** ASSIGNMENT **
Copy every line of the records that includes the word "wash".

** DATA RECORDS **

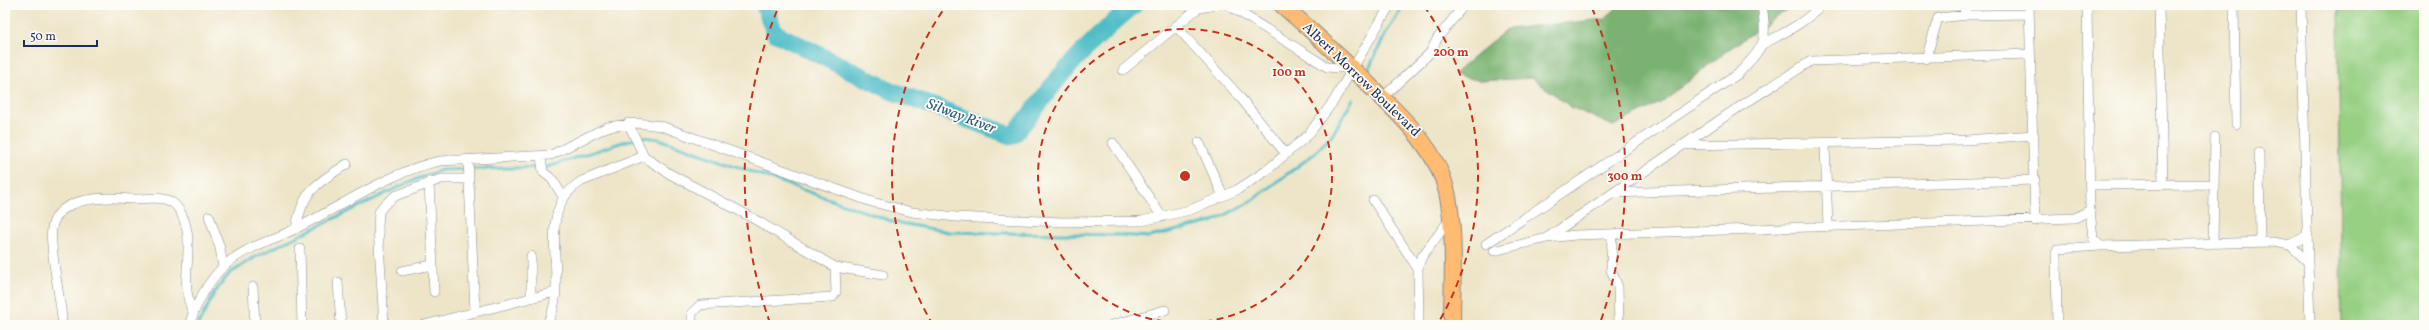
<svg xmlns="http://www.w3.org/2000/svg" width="2429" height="330" font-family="Vollkorn,serif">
<rect width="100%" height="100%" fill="#fdfcf7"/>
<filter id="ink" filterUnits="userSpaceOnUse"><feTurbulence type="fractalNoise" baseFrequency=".025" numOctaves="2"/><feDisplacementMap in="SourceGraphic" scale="8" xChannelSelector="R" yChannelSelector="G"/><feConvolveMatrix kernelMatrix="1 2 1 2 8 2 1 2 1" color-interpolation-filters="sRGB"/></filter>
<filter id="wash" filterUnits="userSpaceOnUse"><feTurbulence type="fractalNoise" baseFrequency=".012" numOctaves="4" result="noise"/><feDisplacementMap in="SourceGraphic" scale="16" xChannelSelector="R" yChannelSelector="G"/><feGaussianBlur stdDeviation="0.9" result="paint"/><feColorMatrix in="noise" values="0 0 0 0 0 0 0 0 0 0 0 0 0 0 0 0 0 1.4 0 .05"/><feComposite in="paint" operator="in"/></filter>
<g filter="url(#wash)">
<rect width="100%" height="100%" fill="#eee5c8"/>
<path fill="#97d083" stroke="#598070" d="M2338 5H2424V325H2342Z"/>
<path fill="#79b271" stroke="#4a7068" d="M1620 5H1794L1729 49 1662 102 1613 126 1571 107 1532 78 1480 81 1454 74 1507 29 1604 19Z"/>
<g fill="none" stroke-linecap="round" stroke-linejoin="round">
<path stroke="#50bdc7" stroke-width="3" d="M1369 68 1386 33 1404 5
M198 325 215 292 229 274 255 257 409 182 441 170 547 167 623 142 644 137 659 139 894 222 949 232 1119 235 1149 237 1212 222 1250 202 1314 154 1332 135 1353 99"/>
<path stroke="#50bdc7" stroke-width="18" d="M764 5 775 33 892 91 1012 136C1031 117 1044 95 1061 75 1084 49 1108 26 1134 5"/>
</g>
</g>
<g filter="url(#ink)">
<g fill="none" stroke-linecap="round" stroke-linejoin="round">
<g stroke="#848a93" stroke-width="10">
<path id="street" d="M1228 5 1327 67 1338 68 1348 65
M1961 5 1968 15
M2029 5 2035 221
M2159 5 2163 185
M2234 5 2236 124
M2301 5 2308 262
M1176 26 1239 96 1286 154
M1763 44C1784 33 1805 23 1821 5
M1926 59 1938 18 1968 15 2029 14
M1123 70 1192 13 1199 8 1216 5
M1382 98 1430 53 1437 39 1464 5
M628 123 644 156 652 162 670 174 749 216 835 267 836 292 833 297 700 305 692 313V325
M1199 142 1223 196
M1113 143 1162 217
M1825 144 1828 227
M1682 145 1966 140 2034 135
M2259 153 2260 241
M541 156 543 172 552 179 564 198
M468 160 475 311
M429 182 434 292
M2089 185 2214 184
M1613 193 1730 113 1811 61 2030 54
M1373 200 1418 269
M2090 210 2093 238 2100 246 2273 242 2290 245 2308 262 2310 325
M209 216 220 248 223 267
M296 229C302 191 316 184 347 164
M1612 235 1611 270 1618 287 1619 325
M1548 237 1613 193 2035 180
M2213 242 2215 137
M1486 244 1738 74C1764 46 1768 44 1762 5
M2290 245 2308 235
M300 249 302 325
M1494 251 1547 238 1576 235 2075 218 2090 210 2087 5
M531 256V297
M835 267 883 275
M402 271 432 265
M338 282 341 325
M253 287 255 325
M62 318C60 296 49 246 52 228 58 195 107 197 131 199 145 200 166 193 177 207 201 239 176 279 193 312
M189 325C196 305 207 283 222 268 243 247 272 241 297 228 342 206 391 171 440 161L551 155 607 127 637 123 661 126 872 202 912 212 956 217 1061 222 1142 221 1190 210 1237 190 1266 171 1308 135 1333 102 1390 5
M384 325 378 227 379 212 383 206 395 196 441 179H468
M424 325 555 292
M546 325C574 282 529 212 582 181L644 156
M1112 325 1165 310
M1419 325 1418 269 1421 258 1450 219
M2057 325 2056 253 2058 249 2100 246"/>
</g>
<g stroke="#848a93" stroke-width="18">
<path id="highway" d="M1282 5C1311 30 1338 55 1365 81 1397 113 1436 145 1447 192 1456 234 1452 282 1452 325"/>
</g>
<use href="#street" stroke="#fff" stroke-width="9"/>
<use href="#highway" stroke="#ffbb71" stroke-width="16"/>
</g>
</g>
<g fill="none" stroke="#c8321e" stroke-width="2" stroke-dasharray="7 5">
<circle cx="1185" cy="176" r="147"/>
<path d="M933 325A293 293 0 0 1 946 6M1424 6A293 293 0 0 1 1437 325"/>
<path d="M770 323A440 440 0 0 1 778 8M1592 8A440 440 0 0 1 1600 323"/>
</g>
<g text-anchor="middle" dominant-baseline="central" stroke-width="3.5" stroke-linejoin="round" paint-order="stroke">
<g font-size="14" fill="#1b2f5e" stroke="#fdfcf7">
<text transform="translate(1361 80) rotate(44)">Albert Morrow Boulevard</text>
</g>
<g font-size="15" font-style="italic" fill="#2b5a7e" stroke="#fdfcf7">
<text transform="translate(961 117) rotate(21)">Silway River</text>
</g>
</g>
<circle cx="1185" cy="176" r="6" fill="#c8321e" stroke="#fdfcf7" stroke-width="2"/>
<g font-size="12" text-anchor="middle" font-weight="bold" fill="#c8321e" stroke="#fdfcf7" stroke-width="3.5" stroke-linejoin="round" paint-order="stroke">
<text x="1451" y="56">200 m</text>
<text x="1289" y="76">100 m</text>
<text x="1625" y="180">300 m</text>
</g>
<rect width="2429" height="330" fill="none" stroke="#fdfcf7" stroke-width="20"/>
<path d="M24 40v6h73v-6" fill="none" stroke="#1b2f5e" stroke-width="2"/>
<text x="30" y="40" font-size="12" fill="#1b2f5e" stroke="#fdfcf7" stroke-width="3" paint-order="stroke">50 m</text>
</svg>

** YOUR RESPONSE **
<filter id="wash" filterUnits="userSpaceOnUse"><feTurbulence type="fractalNoise" baseFrequency=".012" numOctaves="4" result="noise"/><feDisplacementMap in="SourceGraphic" scale="16" xChannelSelector="R" yChannelSelector="G"/><feGaussianBlur stdDeviation="0.9" result="paint"/><feColorMatrix in="noise" values="0 0 0 0 0 0 0 0 0 0 0 0 0 0 0 0 0 1.4 0 .05"/><feComposite in="paint" operator="in"/></filter>
<g filter="url(#wash)">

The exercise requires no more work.